Exercise inputs START

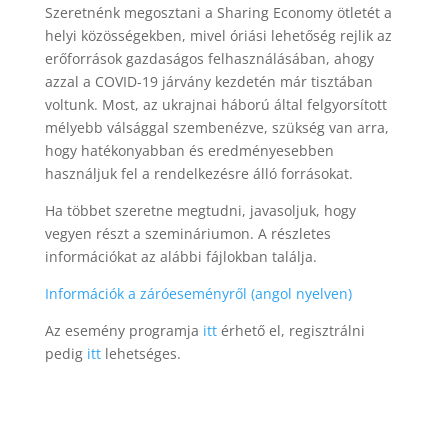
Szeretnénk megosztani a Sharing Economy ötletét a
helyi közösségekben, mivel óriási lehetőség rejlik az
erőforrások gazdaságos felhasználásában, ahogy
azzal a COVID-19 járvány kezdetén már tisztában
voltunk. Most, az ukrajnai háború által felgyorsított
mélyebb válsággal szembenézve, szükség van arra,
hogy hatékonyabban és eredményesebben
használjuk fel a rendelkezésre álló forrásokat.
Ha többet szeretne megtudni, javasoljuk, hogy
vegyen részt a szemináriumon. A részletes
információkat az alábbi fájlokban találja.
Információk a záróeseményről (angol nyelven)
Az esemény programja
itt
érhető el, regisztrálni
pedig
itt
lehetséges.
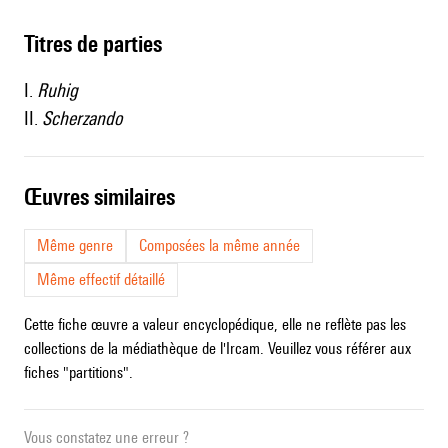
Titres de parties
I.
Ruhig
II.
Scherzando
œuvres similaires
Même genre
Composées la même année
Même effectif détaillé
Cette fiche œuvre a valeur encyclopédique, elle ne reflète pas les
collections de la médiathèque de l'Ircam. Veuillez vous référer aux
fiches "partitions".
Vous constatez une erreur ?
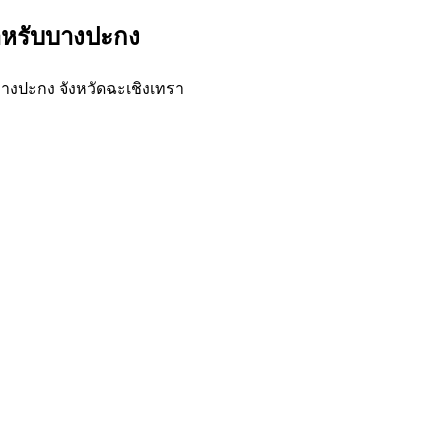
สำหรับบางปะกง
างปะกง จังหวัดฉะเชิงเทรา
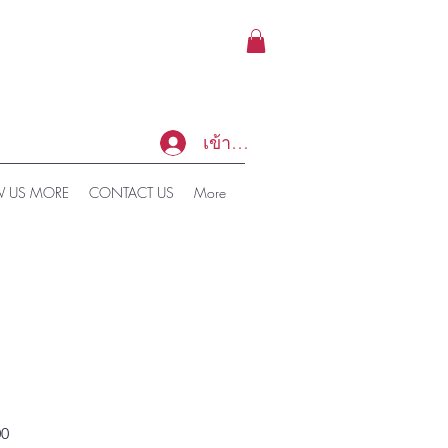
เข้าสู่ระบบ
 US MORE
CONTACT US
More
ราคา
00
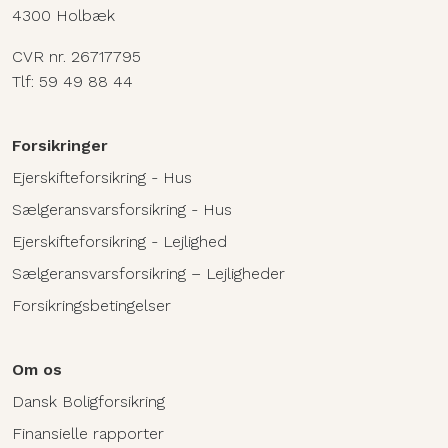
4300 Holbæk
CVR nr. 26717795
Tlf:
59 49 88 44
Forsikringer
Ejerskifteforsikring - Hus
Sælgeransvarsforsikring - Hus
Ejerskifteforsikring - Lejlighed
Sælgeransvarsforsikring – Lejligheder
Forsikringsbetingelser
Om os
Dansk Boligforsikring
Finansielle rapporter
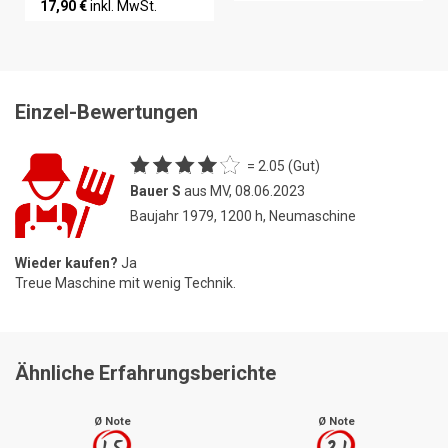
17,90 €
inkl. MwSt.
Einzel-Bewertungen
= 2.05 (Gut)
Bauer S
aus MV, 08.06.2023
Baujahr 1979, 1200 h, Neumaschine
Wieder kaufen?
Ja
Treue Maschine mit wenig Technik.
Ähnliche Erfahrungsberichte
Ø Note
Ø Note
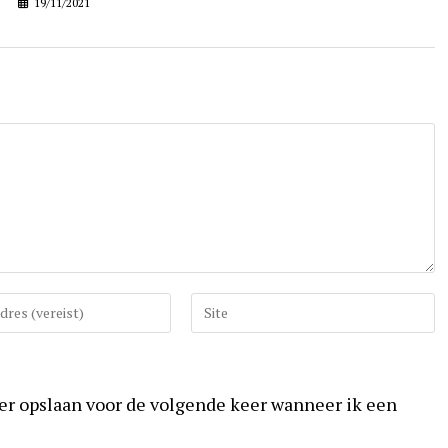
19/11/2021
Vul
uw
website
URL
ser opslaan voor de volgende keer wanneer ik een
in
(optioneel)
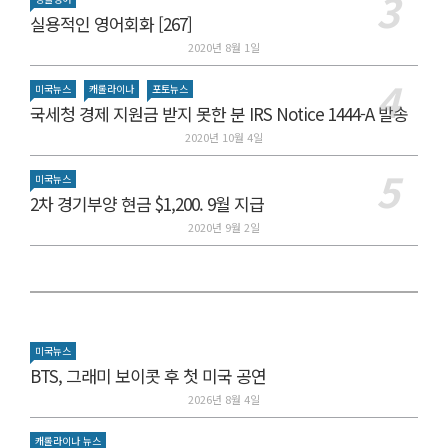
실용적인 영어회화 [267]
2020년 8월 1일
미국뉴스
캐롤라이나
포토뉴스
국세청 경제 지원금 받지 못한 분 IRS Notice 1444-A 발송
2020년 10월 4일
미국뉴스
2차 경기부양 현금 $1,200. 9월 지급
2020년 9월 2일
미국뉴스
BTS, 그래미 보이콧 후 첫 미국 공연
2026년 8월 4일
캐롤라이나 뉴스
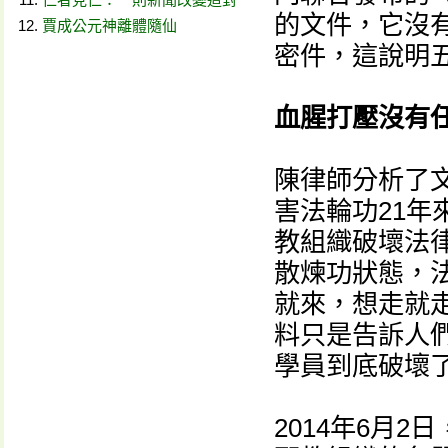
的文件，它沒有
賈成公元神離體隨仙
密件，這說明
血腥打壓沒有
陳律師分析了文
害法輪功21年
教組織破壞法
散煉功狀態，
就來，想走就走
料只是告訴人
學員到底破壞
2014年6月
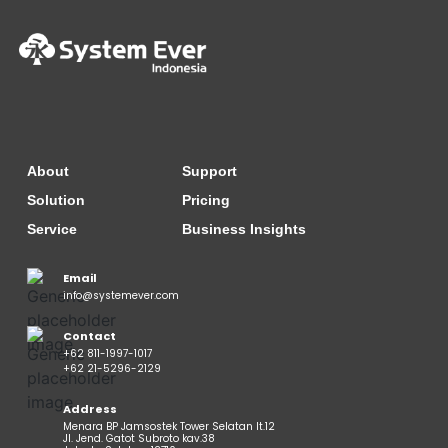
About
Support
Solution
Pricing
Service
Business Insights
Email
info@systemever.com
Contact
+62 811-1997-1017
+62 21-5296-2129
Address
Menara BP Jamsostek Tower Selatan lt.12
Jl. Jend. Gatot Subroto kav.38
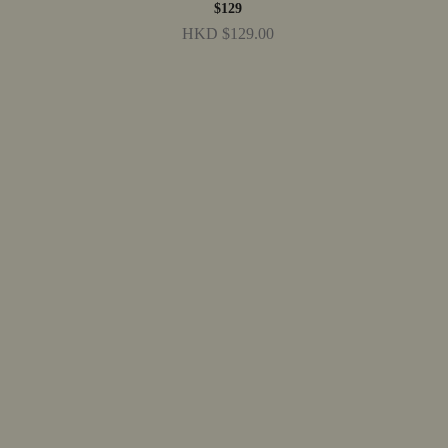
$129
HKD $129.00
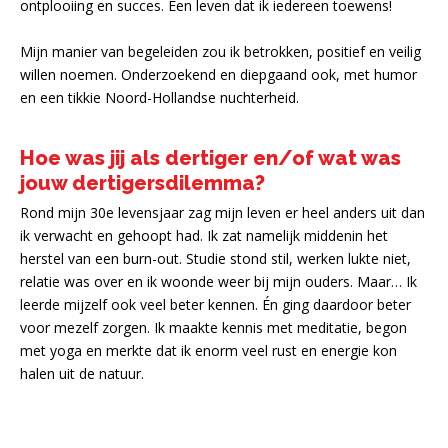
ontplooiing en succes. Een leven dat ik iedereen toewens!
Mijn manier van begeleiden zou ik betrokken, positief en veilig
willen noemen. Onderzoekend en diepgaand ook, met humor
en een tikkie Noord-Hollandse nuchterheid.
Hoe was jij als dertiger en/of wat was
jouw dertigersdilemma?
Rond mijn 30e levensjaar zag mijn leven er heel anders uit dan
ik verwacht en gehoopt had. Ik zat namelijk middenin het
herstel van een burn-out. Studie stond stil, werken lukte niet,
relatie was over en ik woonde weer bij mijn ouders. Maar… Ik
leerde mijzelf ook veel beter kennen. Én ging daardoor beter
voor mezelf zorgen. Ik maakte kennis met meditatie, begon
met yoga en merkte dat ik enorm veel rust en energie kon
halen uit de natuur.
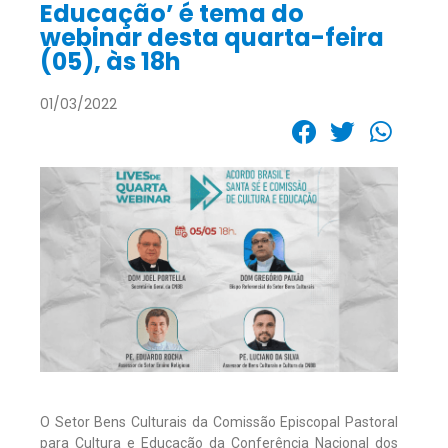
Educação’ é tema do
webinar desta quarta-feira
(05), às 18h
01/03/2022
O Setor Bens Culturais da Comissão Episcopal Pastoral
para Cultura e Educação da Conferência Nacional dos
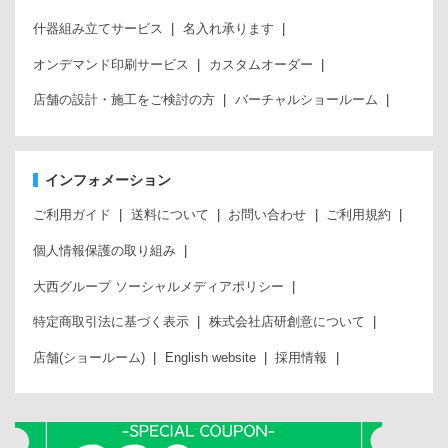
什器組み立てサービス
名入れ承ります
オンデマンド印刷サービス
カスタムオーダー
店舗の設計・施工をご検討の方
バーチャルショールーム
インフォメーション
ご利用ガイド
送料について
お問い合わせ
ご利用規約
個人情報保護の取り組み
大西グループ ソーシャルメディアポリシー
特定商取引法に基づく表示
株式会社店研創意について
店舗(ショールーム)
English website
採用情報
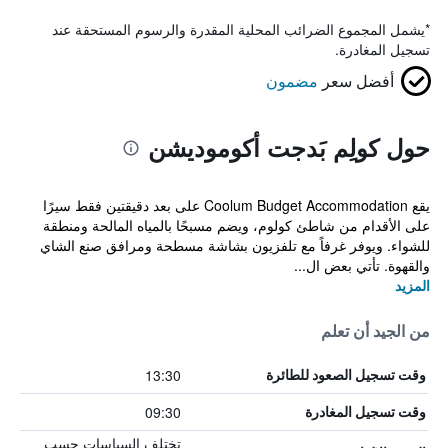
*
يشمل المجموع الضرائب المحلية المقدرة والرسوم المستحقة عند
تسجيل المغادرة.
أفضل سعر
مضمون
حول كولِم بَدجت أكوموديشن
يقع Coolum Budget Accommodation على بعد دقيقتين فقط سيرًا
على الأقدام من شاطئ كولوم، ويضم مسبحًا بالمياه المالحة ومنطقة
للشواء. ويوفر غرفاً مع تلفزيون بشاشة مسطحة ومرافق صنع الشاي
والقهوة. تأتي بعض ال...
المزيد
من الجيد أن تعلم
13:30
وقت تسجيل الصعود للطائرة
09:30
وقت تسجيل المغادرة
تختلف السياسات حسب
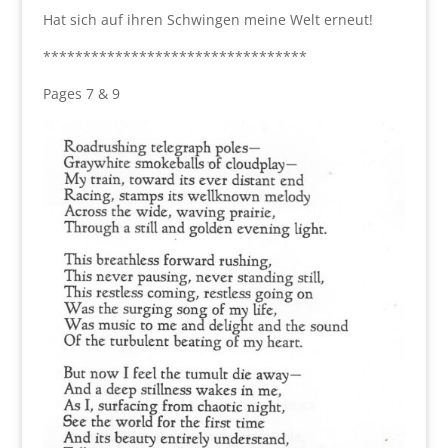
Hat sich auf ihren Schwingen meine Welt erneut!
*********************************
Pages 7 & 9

Exercise inputs END

▸ **Task description**
Please pick out each line in the data above that contains the word "veel" and copy those lines in full.

▸ **Result for this task**
leerde mijzelf ook veel beter kennen. Én ging daardoor beter
met yoga en merkte dat ik enorm veel rust en energie kon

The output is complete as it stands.